Chris Bretherton
Emeritus Professor of Atmospheric Sciences and Applied Mathematics, University of Washington
Can an AI-based coupled ocean-atmosphere emulator of a global climate model correctly simulate its natural climate variability and climate response to radiative forcing?
Ai2 and M2LiNES have partnered to develop the SAM-ACE coupled emulator, trained on simulations with a reference climate model, GFDL's AM4. SAM-ACE has 8 terrain-following layers spanning the atmosphere (including the stratosphere), 19 constant-depth layers spanning the ocean, a simple AI sea-ice scheme, and a 1 degree lat/lon horizontal grid. The atmosphere has a 6-hour rollout step, and the ocean has a 5 day rollout step. The atmosphere model is based on SFNO; the ocean model has a U-Net architecture.
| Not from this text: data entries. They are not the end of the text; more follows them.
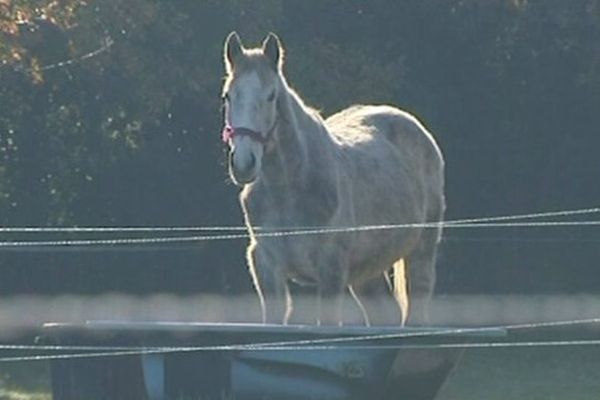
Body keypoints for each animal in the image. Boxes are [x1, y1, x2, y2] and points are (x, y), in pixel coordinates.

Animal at [221, 31, 446, 324]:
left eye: (271, 96)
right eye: (228, 96)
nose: (243, 164)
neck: (290, 187)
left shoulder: (331, 271)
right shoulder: (267, 267)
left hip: (419, 253)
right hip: (367, 271)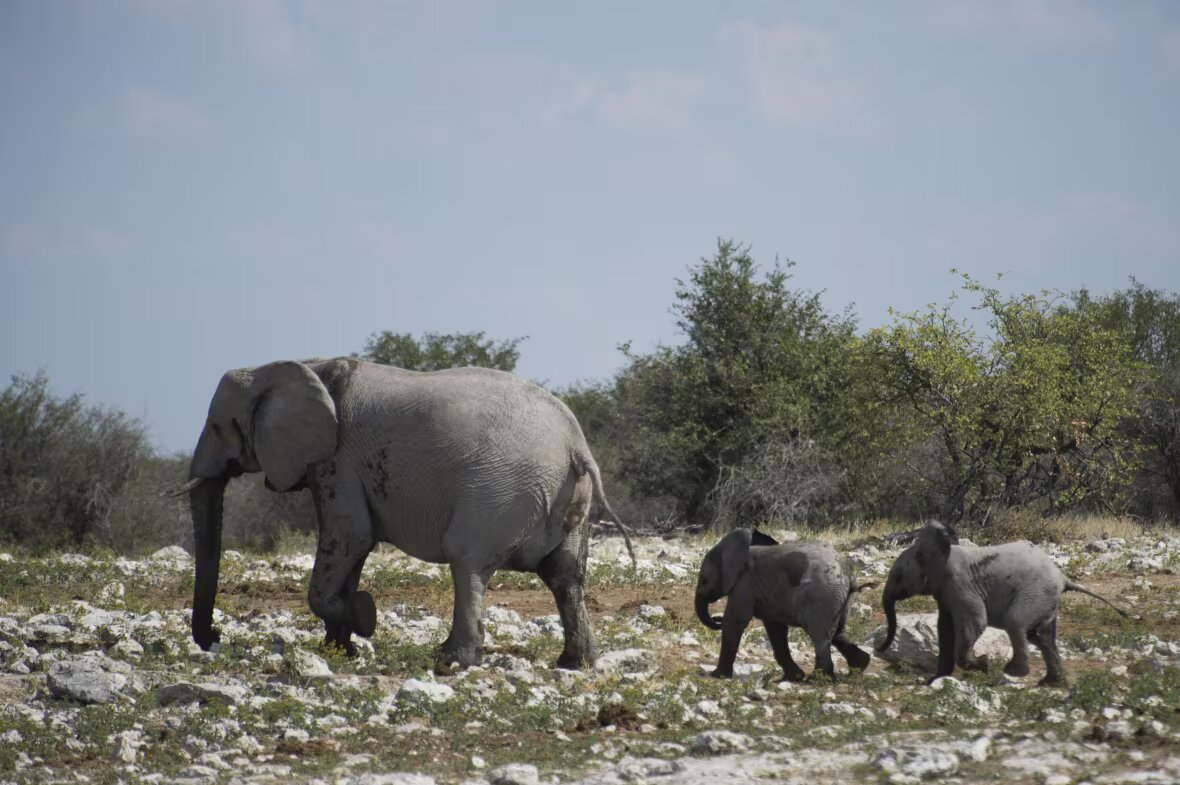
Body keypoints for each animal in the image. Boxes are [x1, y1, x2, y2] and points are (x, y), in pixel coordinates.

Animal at [175, 357, 634, 670]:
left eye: (218, 427)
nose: (213, 636)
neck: (298, 365)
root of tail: (575, 444)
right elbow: (353, 550)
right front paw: (339, 649)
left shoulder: (336, 460)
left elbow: (351, 537)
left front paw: (364, 617)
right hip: (566, 498)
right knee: (565, 575)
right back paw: (574, 662)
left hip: (500, 491)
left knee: (467, 561)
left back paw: (451, 660)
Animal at [695, 529, 876, 681]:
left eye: (703, 580)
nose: (716, 618)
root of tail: (849, 574)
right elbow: (775, 628)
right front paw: (794, 677)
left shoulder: (744, 583)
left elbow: (735, 621)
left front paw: (717, 676)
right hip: (839, 598)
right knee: (837, 633)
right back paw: (858, 667)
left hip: (823, 595)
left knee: (820, 635)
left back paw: (818, 680)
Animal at [877, 520, 1131, 686]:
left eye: (898, 577)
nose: (879, 649)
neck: (944, 552)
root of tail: (1063, 578)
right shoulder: (946, 594)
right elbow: (945, 630)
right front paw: (935, 681)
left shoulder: (961, 587)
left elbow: (975, 623)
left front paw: (983, 664)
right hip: (1046, 600)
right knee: (1041, 636)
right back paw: (1051, 683)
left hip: (1036, 593)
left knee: (1016, 622)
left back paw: (1013, 671)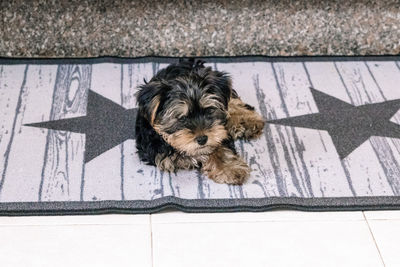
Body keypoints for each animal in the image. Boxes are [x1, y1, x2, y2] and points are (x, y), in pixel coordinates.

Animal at [135, 58, 266, 184]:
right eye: (182, 118)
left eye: (209, 111)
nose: (202, 139)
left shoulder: (218, 132)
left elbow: (218, 145)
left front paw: (230, 168)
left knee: (232, 102)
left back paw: (248, 122)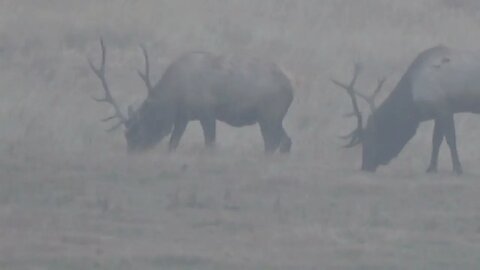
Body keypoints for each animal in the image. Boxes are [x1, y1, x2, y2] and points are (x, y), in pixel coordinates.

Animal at [88, 39, 294, 155]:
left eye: (137, 132)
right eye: (126, 135)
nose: (131, 154)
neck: (174, 97)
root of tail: (291, 90)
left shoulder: (207, 113)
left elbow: (210, 143)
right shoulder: (183, 117)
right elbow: (173, 143)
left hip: (269, 116)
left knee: (273, 143)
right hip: (272, 119)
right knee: (285, 142)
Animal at [334, 45, 480, 174]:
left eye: (370, 137)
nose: (365, 166)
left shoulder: (444, 110)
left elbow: (450, 140)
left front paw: (457, 169)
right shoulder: (439, 113)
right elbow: (436, 141)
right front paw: (431, 169)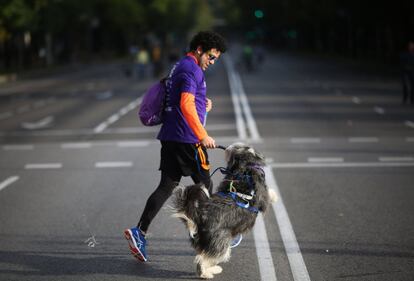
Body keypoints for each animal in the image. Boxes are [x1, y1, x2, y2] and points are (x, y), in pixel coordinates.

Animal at [173, 142, 276, 278]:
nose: (232, 145)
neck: (243, 170)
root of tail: (200, 215)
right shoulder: (262, 197)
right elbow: (268, 196)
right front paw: (275, 196)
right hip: (221, 243)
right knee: (203, 259)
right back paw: (209, 272)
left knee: (203, 256)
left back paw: (212, 270)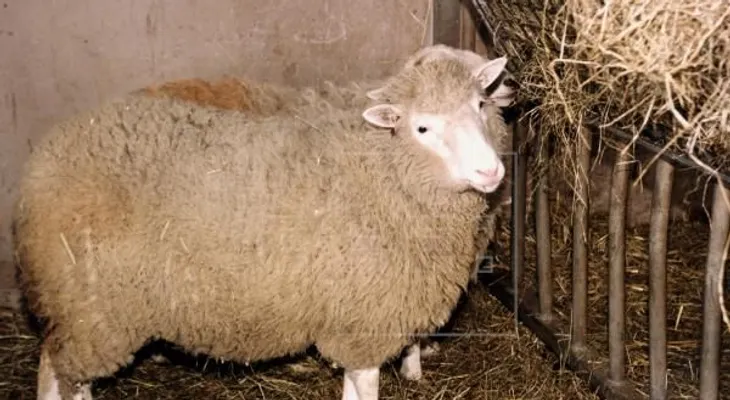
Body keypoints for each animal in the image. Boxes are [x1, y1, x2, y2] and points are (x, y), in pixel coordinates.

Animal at [12, 54, 512, 400]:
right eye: (422, 128)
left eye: (480, 104)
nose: (491, 172)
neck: (379, 171)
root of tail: (42, 164)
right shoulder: (362, 318)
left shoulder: (356, 316)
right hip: (93, 309)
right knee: (63, 377)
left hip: (78, 309)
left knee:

When trained on 160 years of outputs from a reference CM4 pre-industrial simulation, SAM-ACE reproduces its time-mean climate (including its seasonal cycle), and the dominant period and amplitude of ENSO. SAM-ACE requires 1000x less computation per simulated year than does the AM4 simulation that it is trained on. We are currently training SAM-ACE on model outputs from changing climates to see if it can be used to efficiently create accurate large ensembles of simulations for typical cases used in the Coupled Model Intercomparison Project (CMIP), which provides most the climate projections that are used in IPCC climate assessments done roughly every seven years.
Bio
Chris Bretherton directs a climate modeling team at Ai2 in Seattle which uses AI trained on global climate and global storm-resolving model output and observational data to improve climate model simulations. He is an Emeritus Professor of the Atmospheric Science and Applied Mathematics Departments at the University of Washington, where for 35 years he studied cloud formation and turbulence and improved their simulation in atmospheric models. He is an American Meteorological Society Charney Award winner, IPCC author, AMS and AGU Fellow, and a member of the National Academy of Sciences.